FILED UNDER: Law and the Courts, Religion, , , , , , , , ,
Robert Garcia Tagorda
About Robert Garcia Tagorda
Robert blogged prolifically at OTB from November 2004 to August 2005, when career demands took him in a different direction. He graduated summa cum laude from Claremont McKenna College with a Bachelor of Arts in Philosophy, Politics, and Economics and earned his Master in Public Policy from Harvard's Kennedy School of Government.

Comments

  1. anjin-san says:

    A note for Rove:

    “Just as the President has a right to nominate without assigning reasons, so has the Senate a right to dissent without giving theirs.”

    — President George Washington, quoted in The Papers of George Washington, p. 401.

  2. bryan says:

    I was always under the impression that liberals would oppose gonzales because of the “torture memos” during his time as atty gen.

  3. Lee says:

    A Gonzales appointment would mean balancing the Democratic opposition to gun rights with a GOP opposition to gun rights. Screw ’em all.

  4. carpeicthus says:

    Most of the opposition is smoke and mirrors to make Gonzales look like a moderate. At least from the leaders; I’m sure the flock is following, flock-like.

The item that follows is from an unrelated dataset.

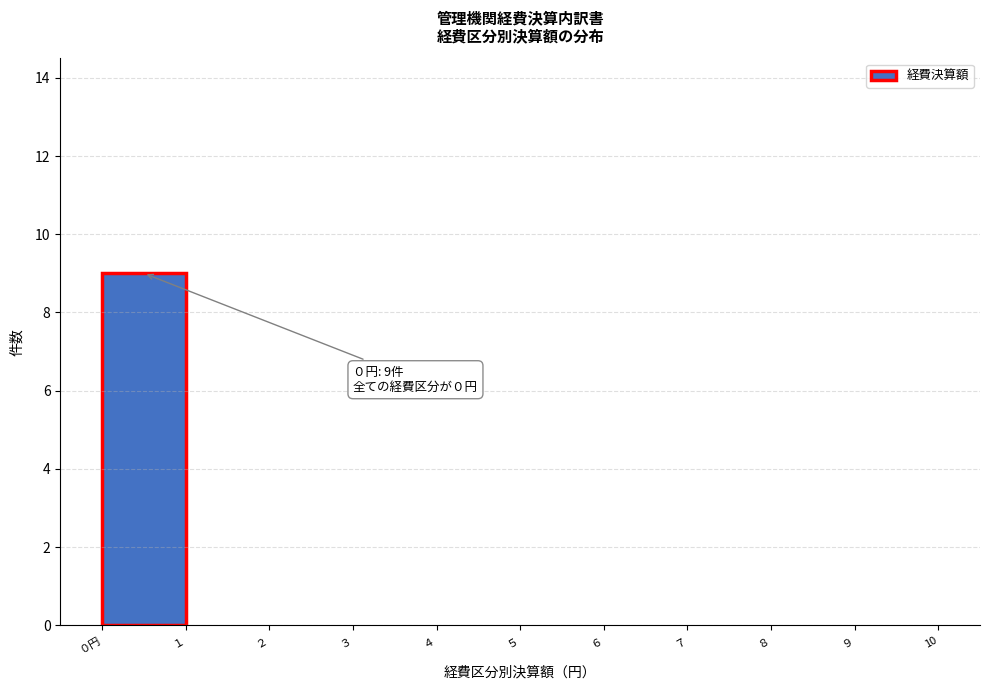

Reading right to left, extract all data points from this chart.

９=0	８=0	７=0	６=0	５=0	４=0	３=0	２=0	１=0	０円=9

  5. It is time to admit it to ourselves:
    Bush is not a conservative. He is a moderate.The fact that liberals scream the names “Bush” and “Hitler” in the same sentence every chance they get means nothing.
    Bush the younger is a part of a dying breed: a good old-fashioned northeast liberal Republican, like his father. There used to be plenty of them. Indeed, to be a Northeastern Republican was to be liberal almost by definition: think Rockefeller, Edward Brooke, Javits, (sorry if these names are unfamiliar to younger folks). Lincoln Chafee and Christine Whitman are among the last of them.

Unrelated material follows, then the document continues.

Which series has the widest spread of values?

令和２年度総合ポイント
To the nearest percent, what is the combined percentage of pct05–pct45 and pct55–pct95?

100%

    The Bushes, senior and junior, are part of this tradition.Bush senior, please recall, was president only because Reagan selected him as his running mate as a liberal ticket-balancer. Bush 43 was transplanted to Texas, but educated with the Brahmins of the Northeast. He only seems like he should be conservative because of: (1) the Texas twang; (2) the Democratic party’s movement so far left that even liberal Republicans are conservative by comparison; and(3) the Iraq war. But look at this record: he’s for open borders, he’s never once vetoed a spending bill, he teamed up with the despicable Ted Kennedy on an Education Bill after abandoning vouchers, the only conservative part of the original proposal, and,well, I could go on, but I don’t want to try your patience.
    Stop being surprised that Bush doesn’t fight for conservative causes. He doesn’t believe in them.

  6. Eaglet says:

    Given that Bush supported every deficit spending increase that came his way, often as a result of his initiation, “moderate” is too generous a description for Bush’s practical ideology.

  7. Brock Pemberton says:

    When George W. needed campaign money, I opened my wallet. But since he floated his friend Alberto Gonzalez, he has essentially said to his base, “Shut up.”
    I may never shut my mouth, but if another moderate gets on the Supreme Court, I’ll shut my wallet to the RNC.